*Provided data*.
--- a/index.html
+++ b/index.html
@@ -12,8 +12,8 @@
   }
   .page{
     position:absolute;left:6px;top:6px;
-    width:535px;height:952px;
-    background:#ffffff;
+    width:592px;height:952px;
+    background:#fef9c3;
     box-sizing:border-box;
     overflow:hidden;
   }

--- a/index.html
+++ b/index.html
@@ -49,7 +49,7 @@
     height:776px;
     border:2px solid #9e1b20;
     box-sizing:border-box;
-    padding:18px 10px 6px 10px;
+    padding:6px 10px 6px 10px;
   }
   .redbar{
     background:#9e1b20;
---
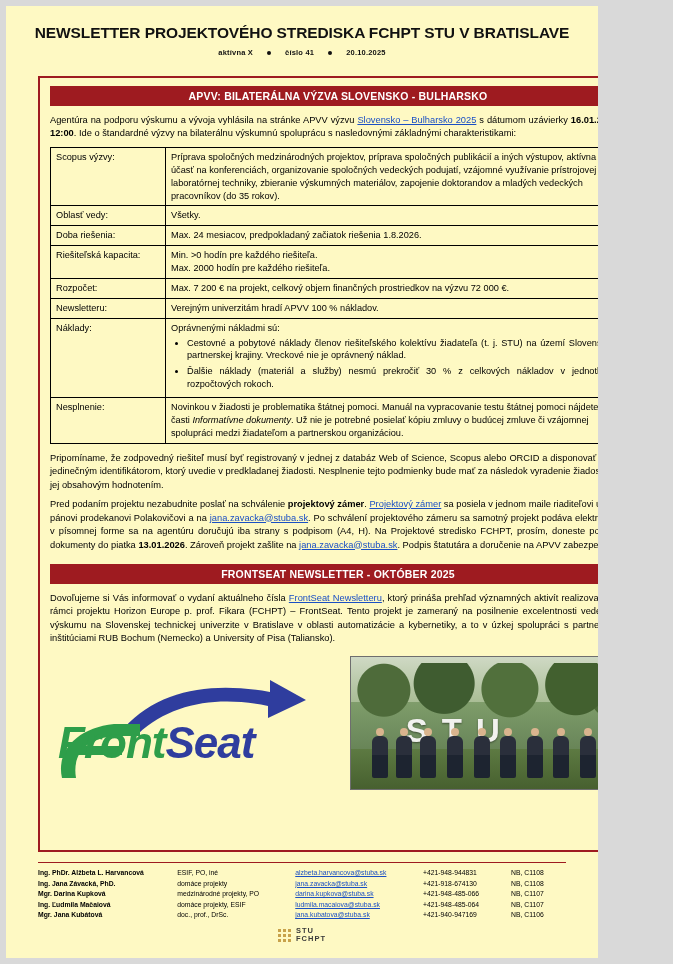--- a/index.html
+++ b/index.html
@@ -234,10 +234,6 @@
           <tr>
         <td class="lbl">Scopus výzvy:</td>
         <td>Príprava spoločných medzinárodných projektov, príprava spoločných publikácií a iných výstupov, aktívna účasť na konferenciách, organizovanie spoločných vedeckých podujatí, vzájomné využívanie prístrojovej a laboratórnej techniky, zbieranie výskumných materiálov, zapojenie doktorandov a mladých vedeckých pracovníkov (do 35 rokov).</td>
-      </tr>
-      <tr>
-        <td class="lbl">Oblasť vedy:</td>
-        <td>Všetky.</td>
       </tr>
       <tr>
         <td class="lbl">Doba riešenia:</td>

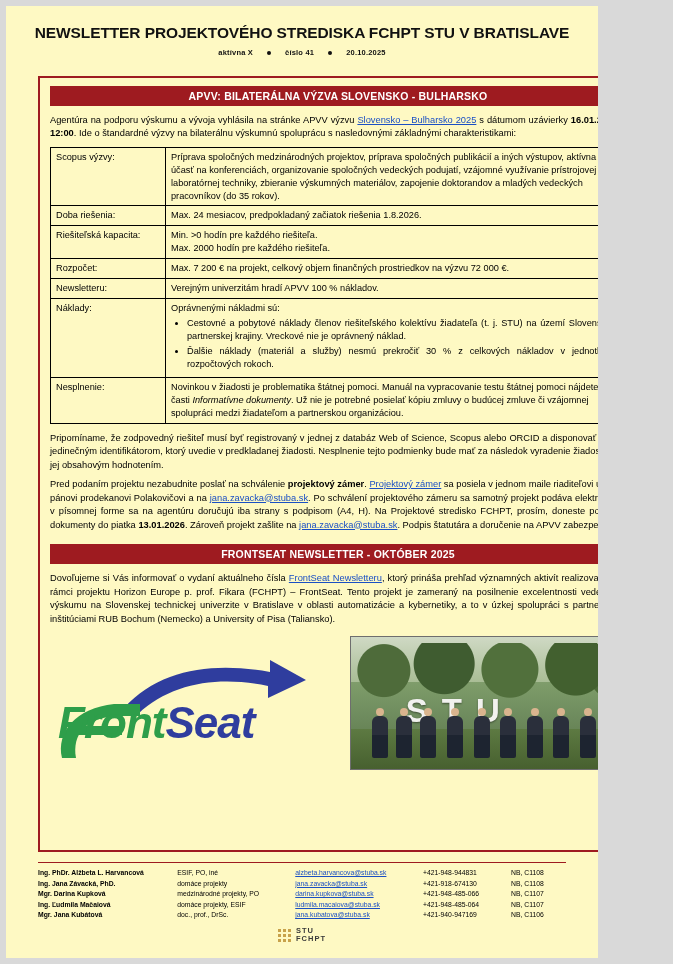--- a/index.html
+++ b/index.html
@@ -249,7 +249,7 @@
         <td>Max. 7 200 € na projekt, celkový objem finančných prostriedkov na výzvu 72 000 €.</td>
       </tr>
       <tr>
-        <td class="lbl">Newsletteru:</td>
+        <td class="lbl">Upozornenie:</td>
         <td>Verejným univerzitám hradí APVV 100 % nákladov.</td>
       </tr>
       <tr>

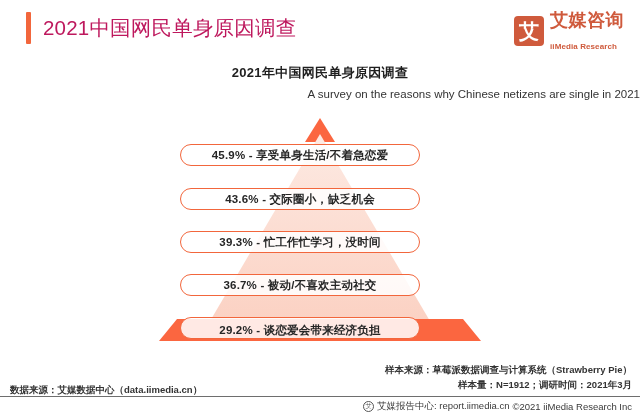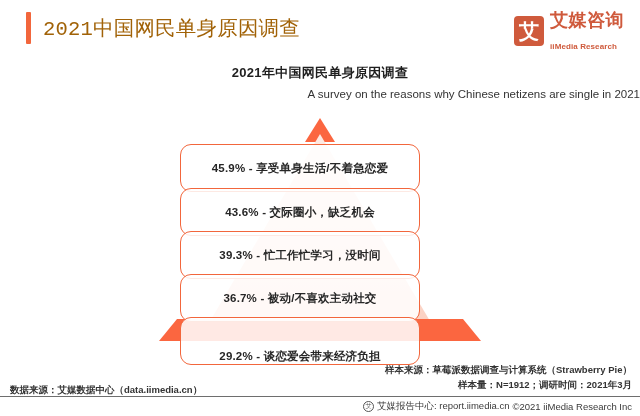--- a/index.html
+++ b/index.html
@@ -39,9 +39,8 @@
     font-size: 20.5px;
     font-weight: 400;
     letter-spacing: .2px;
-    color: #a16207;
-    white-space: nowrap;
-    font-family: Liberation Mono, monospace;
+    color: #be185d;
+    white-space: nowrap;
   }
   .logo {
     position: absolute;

*Request*.
Among the lines above, some may include the string "position"; state how many, and nothing more.

*Solved exercise*.
2